Good, there's hope at least.
 
I have two other questions for you, if you don't mind answering.

The first is that this machine has
an Archive Anaconda 1.3GB QIC SCSI tape drive in it, that is sensed by the bt
driver and listed in the probe.  I can insert a DC600A tape in it, run "mt status"
and the drive knows that it is a QIC-120 tape.  Similarly, a DC6150 is sensed as a 
QIC-150, and a DL 9135 is sensed as a QIC-1350.
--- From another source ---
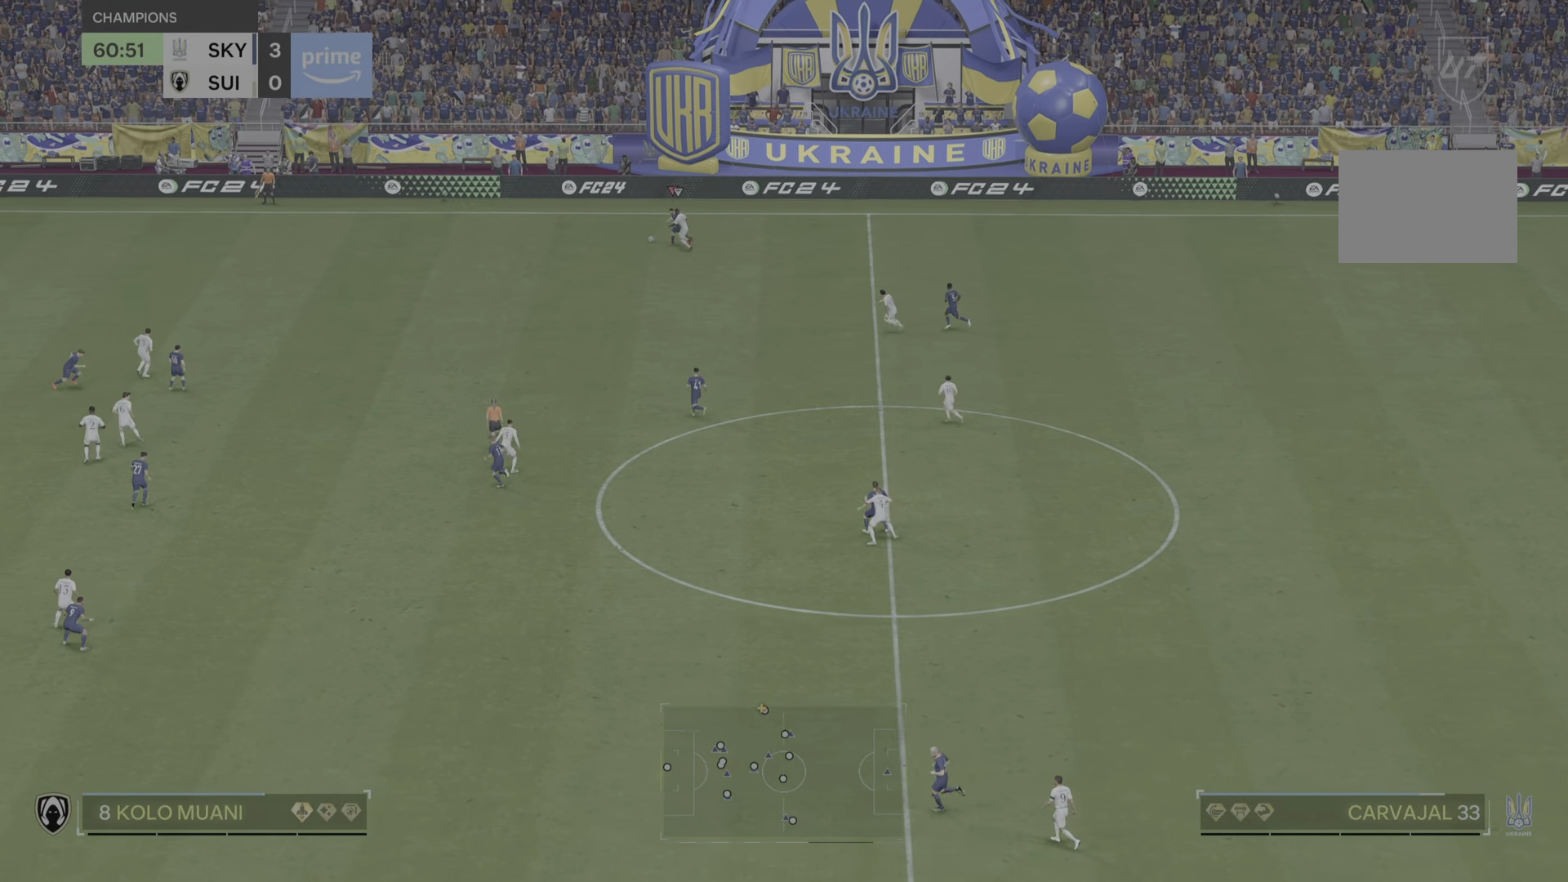
{"buttons": ["R2"], "left_stick": "down-left", "right_stick": "center", "events": [[184, "left_stick", "down-left"]]}
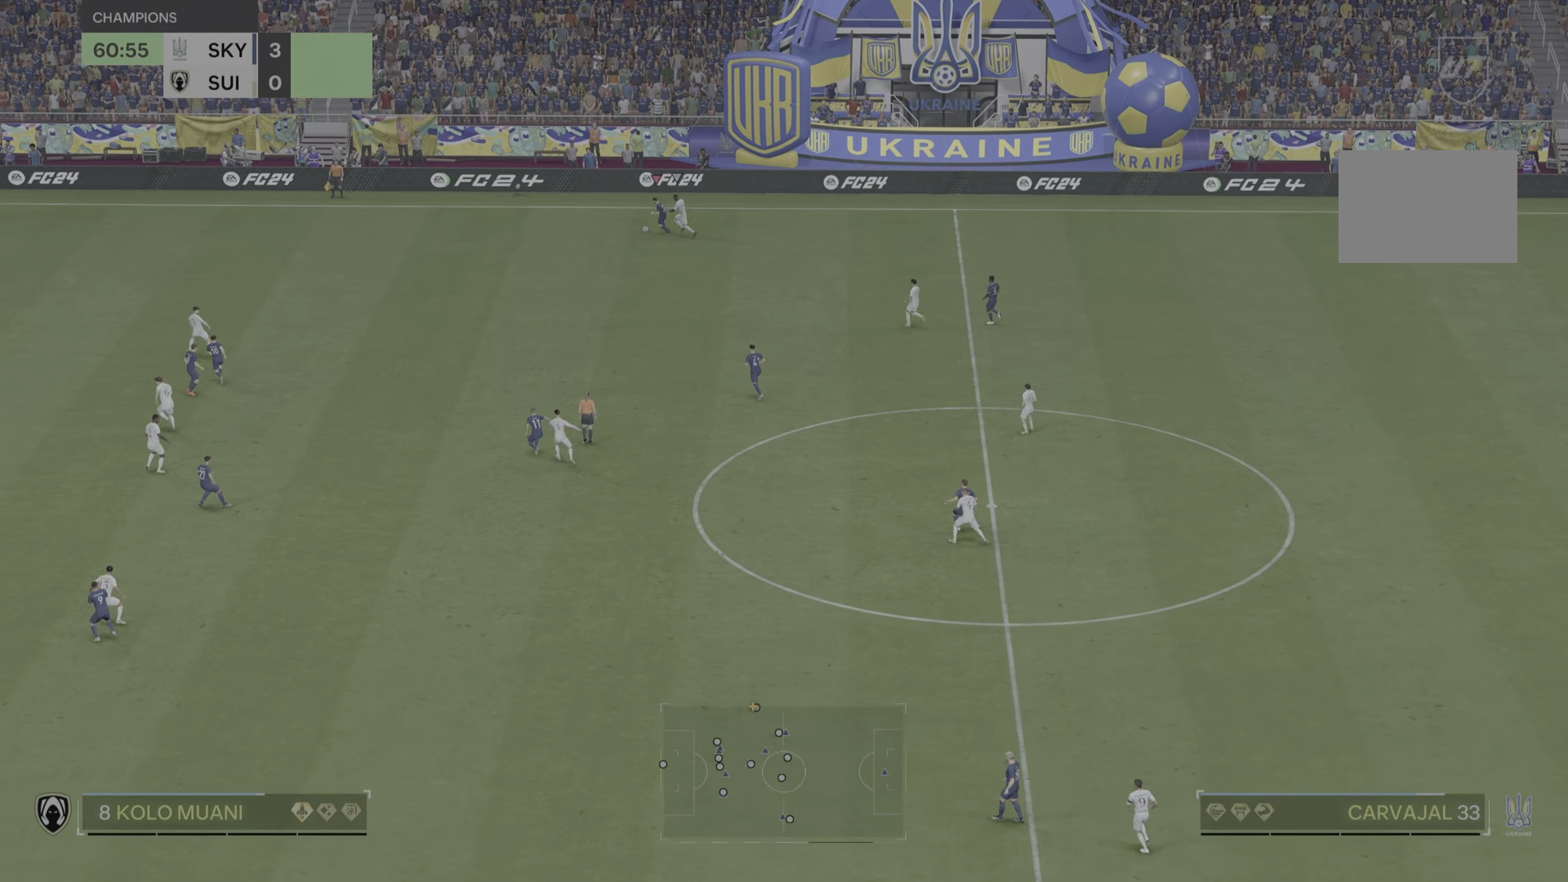
{"buttons": ["R2"], "left_stick": "down-left", "right_stick": "center", "events": []}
The problem is with all those tapes, the available modes listed are all
Density = 0x00, Blocksize variable, and when I attempt to read or write anything
from the tape I get NOT READY errors.

I think this requires that I add a listing for this drive in the "Rogue's
gallery" in the st.c driver, to get it to properly set up the modes.  Unfortunately, 
I don't have the spec sheet that came with this drive, but I remember it and it was 
very sparse. (basically a relisting of what you can already read about using "man 
mt")  Also, I don't understand the format of the gallery, is there any documentation
on how to do this around?

The other question is, I have setup X on this, it has a ET4000w32 board with
1M of ram on it.  I have tried starting the server in any color plane other than 8bbp
using an .xserverrc file, and I get an error message "ET4000W32: Unsupported
depth (16)" (for example)  Any ideas or suggestions?